Quelle que soit la juridiction, le principe est qu’une association doit disposer de la personnalité morale pour pouvoir agir en justice. En application de l’article 5 de la loi du 1er juillet 1901, une association acquiert la personnalité juridique au moment de sa déclaration au représentant de l’État dans le département du lieu du siège social. 

 

Contrairement aux juridictions pénales et civiles, le Conseil d’État admet qu’une association non déclarée puisse agir en justice en vue de contester une décision administrative par voie de recours pour excès de pouvoir. Dans une décision en date du 31 octobre 1969, le Conseil d’État a retenu que si les associations non déclarées n’ont pas la capacité d’ester en justice pour y défendre des droits patrimoniaux (elles ne disposent pas de la personnalité juridique), elles peuvent toutefois contester la légalité des actes administratifs contrevenant aux intérêts qu’elles ont pour mission de défendre (CE, 31 oct. 1969, Syndicat de défense des eaux de la Durance). 

 

Par un arrêt en date du 6 décembre 2012, la Cour administrative d’appel de Paris a rappelé que l’action d’une association non déclarée est recevable si la décision attaquée « fait grief aux intérêts que l’association […] s’est donnée pour mission de défendre ». En l’espèce, l’association justifiait « par ailleurs d’un objet suffisamment précis et d’un champ d’action géographiquement délimité, lui donnant intérêt pour agir à l’encontre de la décision attaquée » (CAA Paris, 6 déc. 2012, n°12PA00659). En ce sens, la Cour d’appel administrative de Douai a jugé que la généralité des termes employés dans les statuts d’une association ne permet pas à cette dernière de justifier d’un intérêt lui donnant qualité pour demander l’annulation d’un arrêté municipal (CAA Douai, 27 nov. 2013, n°12DA00884). 

 

Alors, une association, même non déclarée, peut agir en recours pour excès de pouvoir lorsqu’une décision administrative fait grief aux intérêts visés dans ses statuts qui doivent, par ailleurs, être suffisamment précis. 

 

B – La question prioritaire de constitutionnalité d’une loi 

 

L’article 23-1 de l’ordonnance du 7 novembre 1958, portant loi sur le Conseil constitutionnel, prévoit que la question prioritaire de constitutionnalité est un « moyen » présenté devant les juridictions relevant du Conseil d’État ou de la Cour de cassation.
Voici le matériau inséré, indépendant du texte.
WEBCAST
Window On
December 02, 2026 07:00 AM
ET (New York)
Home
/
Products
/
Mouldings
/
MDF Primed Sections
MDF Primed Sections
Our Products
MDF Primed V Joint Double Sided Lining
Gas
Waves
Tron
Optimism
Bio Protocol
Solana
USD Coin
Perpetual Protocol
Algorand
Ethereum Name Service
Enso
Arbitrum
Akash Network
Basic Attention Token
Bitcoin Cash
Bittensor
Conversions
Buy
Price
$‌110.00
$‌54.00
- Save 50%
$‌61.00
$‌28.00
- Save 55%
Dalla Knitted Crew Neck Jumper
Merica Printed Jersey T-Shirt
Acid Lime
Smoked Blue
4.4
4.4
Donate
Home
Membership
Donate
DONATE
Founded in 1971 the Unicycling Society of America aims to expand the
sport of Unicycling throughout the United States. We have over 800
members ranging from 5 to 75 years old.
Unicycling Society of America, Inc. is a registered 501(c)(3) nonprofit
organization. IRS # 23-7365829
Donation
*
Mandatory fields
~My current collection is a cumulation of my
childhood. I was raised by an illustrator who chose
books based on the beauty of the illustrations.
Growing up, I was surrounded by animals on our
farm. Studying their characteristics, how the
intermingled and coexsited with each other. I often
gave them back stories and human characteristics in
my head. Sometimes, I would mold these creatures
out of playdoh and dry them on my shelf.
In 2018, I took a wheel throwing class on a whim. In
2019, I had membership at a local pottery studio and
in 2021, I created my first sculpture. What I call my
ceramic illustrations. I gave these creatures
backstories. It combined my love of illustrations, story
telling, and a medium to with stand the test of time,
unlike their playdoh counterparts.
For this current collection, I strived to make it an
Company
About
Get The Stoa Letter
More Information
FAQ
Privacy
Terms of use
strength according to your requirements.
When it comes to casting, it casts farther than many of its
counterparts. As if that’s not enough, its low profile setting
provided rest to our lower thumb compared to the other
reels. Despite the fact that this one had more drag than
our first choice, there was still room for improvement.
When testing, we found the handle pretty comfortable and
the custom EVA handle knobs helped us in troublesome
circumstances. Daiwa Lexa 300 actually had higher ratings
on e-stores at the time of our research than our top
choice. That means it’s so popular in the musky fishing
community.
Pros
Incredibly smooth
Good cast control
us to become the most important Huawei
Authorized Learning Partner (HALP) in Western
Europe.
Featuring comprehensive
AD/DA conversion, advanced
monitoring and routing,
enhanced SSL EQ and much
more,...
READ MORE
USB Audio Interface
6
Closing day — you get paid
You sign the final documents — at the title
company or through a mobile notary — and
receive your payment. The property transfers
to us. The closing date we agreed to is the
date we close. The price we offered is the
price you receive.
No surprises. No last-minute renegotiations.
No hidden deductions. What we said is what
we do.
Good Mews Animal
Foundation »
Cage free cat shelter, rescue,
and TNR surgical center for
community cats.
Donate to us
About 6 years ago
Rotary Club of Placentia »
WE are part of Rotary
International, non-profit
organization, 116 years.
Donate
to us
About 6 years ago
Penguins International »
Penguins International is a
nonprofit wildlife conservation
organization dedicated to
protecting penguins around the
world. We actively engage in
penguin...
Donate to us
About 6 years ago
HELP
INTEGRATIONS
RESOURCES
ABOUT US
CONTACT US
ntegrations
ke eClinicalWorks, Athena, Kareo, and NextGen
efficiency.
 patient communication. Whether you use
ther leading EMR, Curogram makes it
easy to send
Par conséquent, la question prioritaire de constitutionnalité peut être posée par toute partie au litige. 

 

Par une décision en date du 30 mars 2015, le Conseil d’État a retenu que « doit être regardée comme une partie à l’instance, ayant à ce titre qualité pour soulever une telle question, la personne qui a été invitée par la juridiction à présenter des observations et qui, si elle ne l’avait pas été, aurait eu qualité pour former tierce opposition » (CE, 30 mars 2015, n°387322). 

 

Donc, l’association, dont l’action a été jugée recevable, peut contester la constitutionnalité d’une loi devant les juridictions du Conseil d’État ou de la Cour de cassation.